J’ai été l’un des membres fondateurs de la délégation régionale du Hampshire de l’association Butterfly Conservation. Je crois que l’une de nos contributions les plus intéressantes à l’oeuvre de protection des papillons anglais fut l’achat de trois terrains dans ce comté de la côte sur de l’Angleterre, en vue du maintien de populations viables d’espèces menacées. Il est évidemment de loin plus important de savoir protéger les biotopes et leur biodiversité globale que de viser sans véritable stratégie des espèces isolées en les décrétant « protégées ».

  • Comment chacun peut-il participer à la protection des papillons ?

Les sociétés occidentales sont hantées par trois fléaux qui sont autant de menaces pour les papillons.

En premier, la volonté de vouloir que tout soit net et entretenu qui a pour conséquence que nos jardins et nos parcs n’hébergent plus de fleurs et, plus généralement, de végétaux locaux.

Paon de jour (Inachis io) : le "Peacock", une vanesse emblématique au Royaume-uni (Source : A. Hoskins)
Paon de jour (Inachis io) : le « Peacock », une vanesse emblématique au Royaume-uni (Source : A. Hoskins)

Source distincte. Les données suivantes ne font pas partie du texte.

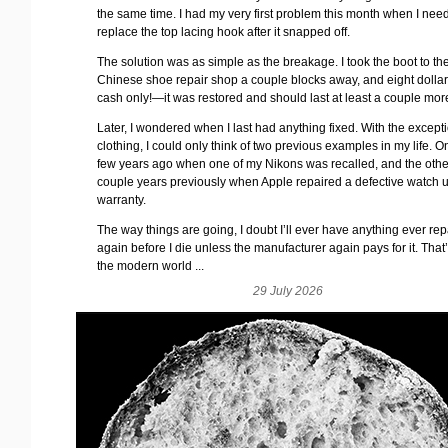
the same time. I had my very first problem this month when I nee
replace the top lacing hook after it snapped off.
The solution was as simple as the breakage. I took the boot to the
Chinese shoe repair shop a couple blocks away, and eight dolla
cash only!—it was restored and should last at least a couple mor
Later, I wondered when I last had anything fixed. With the excepti
clothing, I could only think of two previous examples in my life. 
few years ago when one of my Nikons was recalled, and the oth
couple years previously when Apple repaired a defective watch 
warranty.
The way things are going, I doubt I’ll ever have anything ever re
again before I die unless the manufacturer again pays for it. That’s
the modern world ...
29 July 2026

Deuxième menace : nous sommes obsédés par le besoin de consommer, mais le métal uni:osé pour produire nos voitures comme nos téléphones portables ou nos équipements électroniques sont extraits du sol en anéantissant les forêts pluviales.

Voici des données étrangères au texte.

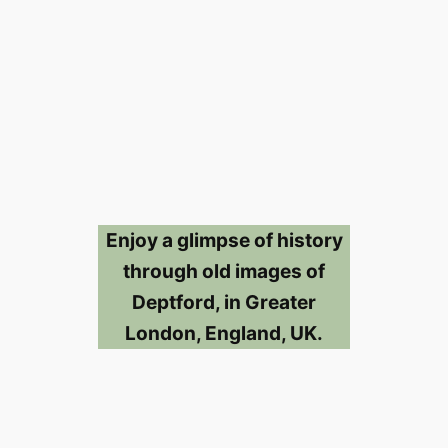
Enjoy a glimpse of history
through old images of
Deptford, in Greater
London, England, UK.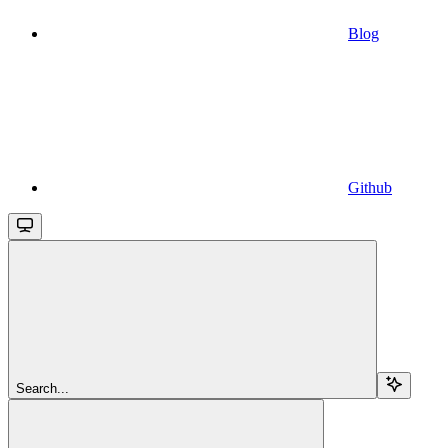
Blog
Github
Search...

Enfin, une mode actuelle, celle de la production de biocarburants, et les besoins des filières de l’alimentation et de la cosmétique a entrainé la destruction quasi-totale de la somptueuse forêt primaire qui couvrait presqu’entièrement la péninsule de Malaisie et de l’Indonésie au profit de l’installation de palmiers à huile qui s’étendent à perte de vue. En Amazonie, de vastes étendues de forêts ont été remplacées par de monstrueuses explorations de soja. L’unique façon de protéger les papillons, tout comme les autres animaux, est de modifier notre approche consumériste de l’existence. Il nous faut repenser tout un système d’être-à-la-vie : remplacer moins souvent nos voitures, moins investir dans l’électronique et les biens aussi luxueux qu’inutiles. Nous saccageons une planète merveilleuse, jadis couverte de vie, au profit d’un monde aseptisé et artificiel constitué de plastique, de métal et de béton.